▶ [About this task]
Can you repeat the material below with "graph" substituted for "chart" and everything else unchanged, leaving the pictures out?
─── Input for this task
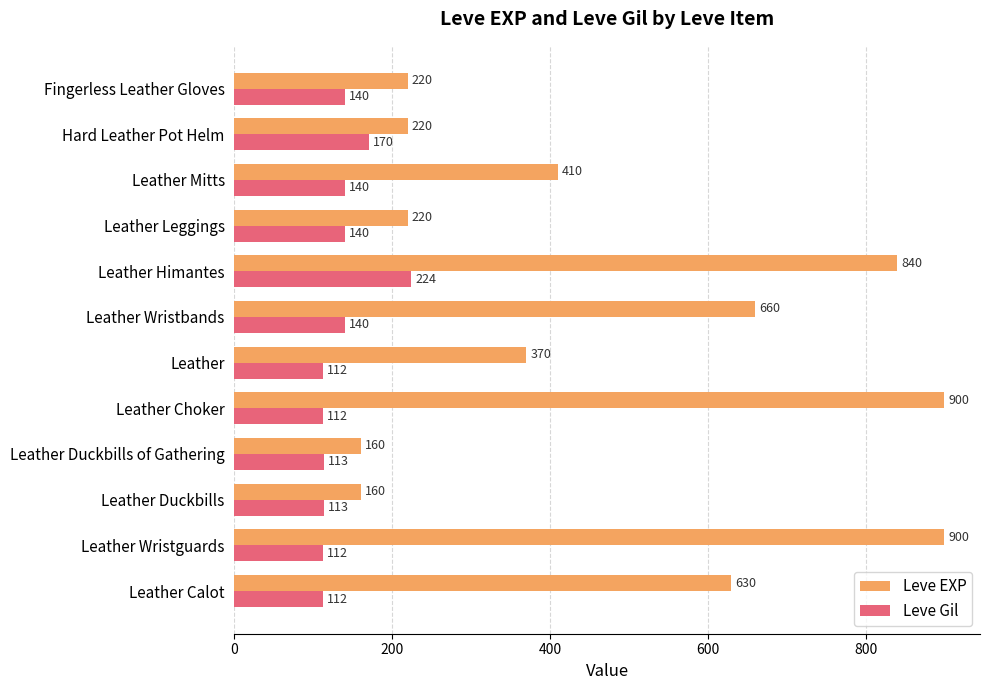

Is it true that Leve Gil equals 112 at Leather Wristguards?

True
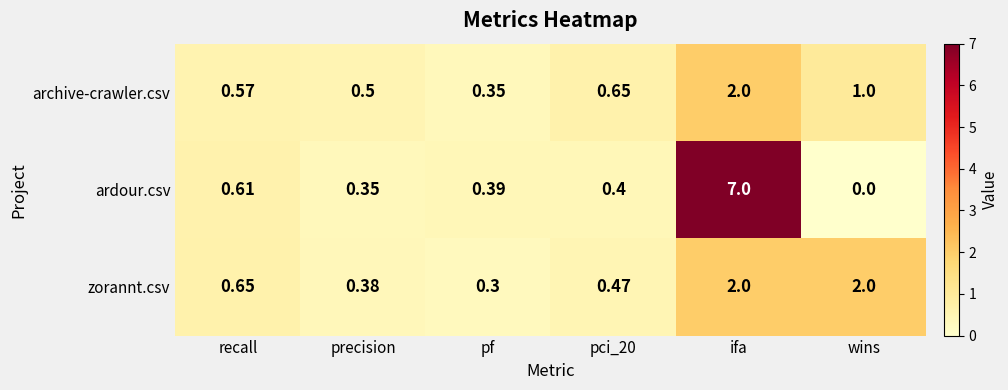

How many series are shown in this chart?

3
──────
▶ [Solution to this exercise]
Is it true that Leve Gil equals 112 at Leather Wristguards?

True

How many series are shown in this graph?

3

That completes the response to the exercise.